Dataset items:

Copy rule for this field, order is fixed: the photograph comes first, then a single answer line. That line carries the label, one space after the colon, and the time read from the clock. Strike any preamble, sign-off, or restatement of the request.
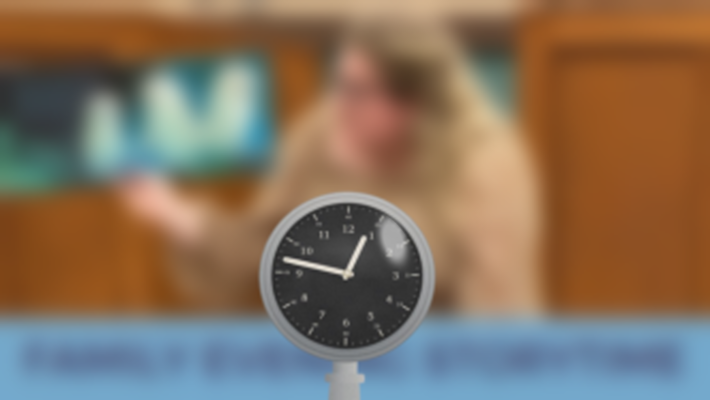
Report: 12:47
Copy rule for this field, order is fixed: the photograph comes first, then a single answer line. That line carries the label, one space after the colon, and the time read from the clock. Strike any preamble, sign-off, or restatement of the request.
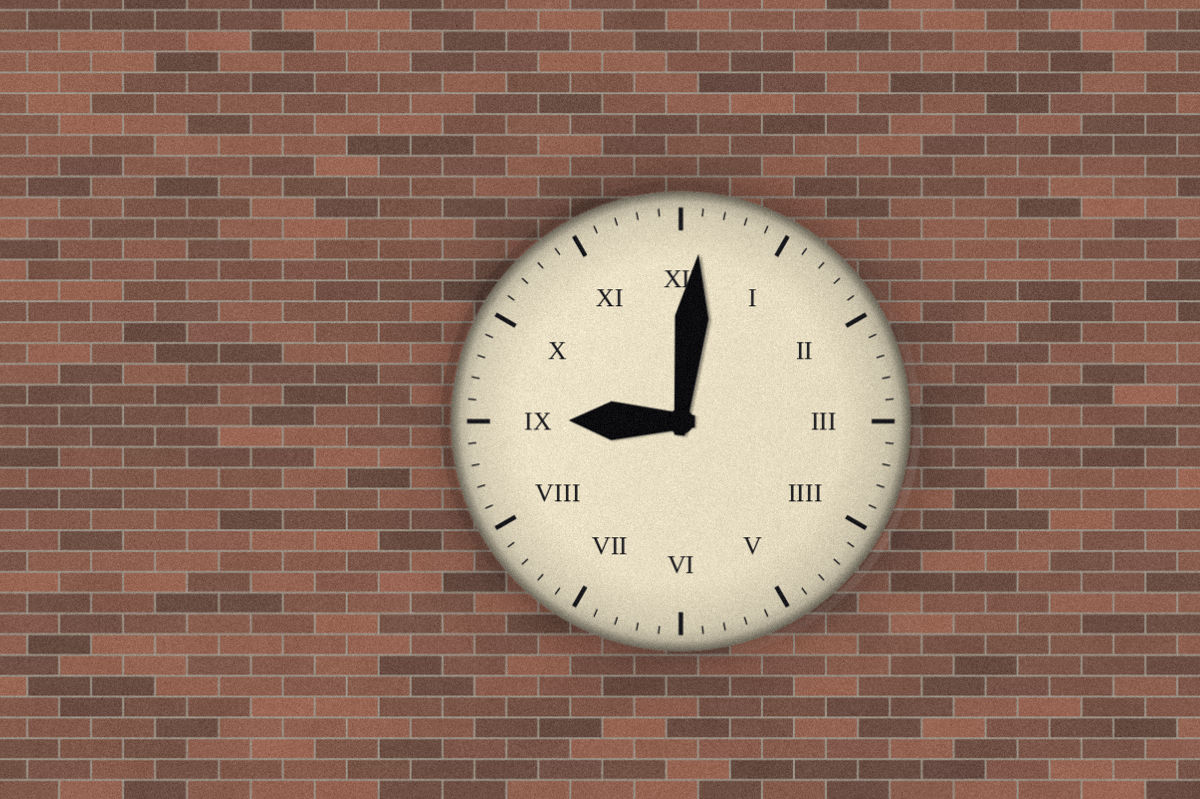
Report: 9:01
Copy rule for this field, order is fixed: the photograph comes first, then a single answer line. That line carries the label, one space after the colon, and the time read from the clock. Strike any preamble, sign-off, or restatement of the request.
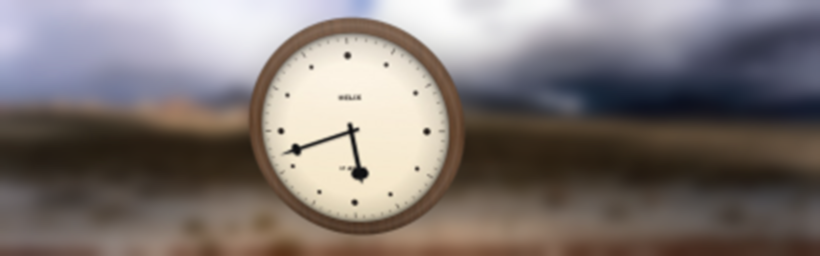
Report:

SET EXERCISE:
Reproduce the whole listing above word for word, leaving out the pictures.

TASK RESPONSE:
Copy rule for this field, order is fixed: the photograph comes first, then a single answer line. That line carries the label, one space after the colon, and the time read from the clock. Strike any preamble, sign-off, or restatement of the request.
Report: 12:47
Copy rule for this field, order is fixed: the photograph comes first, then a single answer line. That line carries the label, one space after the colon, and the time read from the clock. Strike any preamble, sign-off, or restatement of the request.
Report: 9:01
Copy rule for this field, order is fixed: the photograph comes first, then a single answer line. That line carries the label, one space after the colon, and the time read from the clock. Strike any preamble, sign-off, or restatement of the request.
Report:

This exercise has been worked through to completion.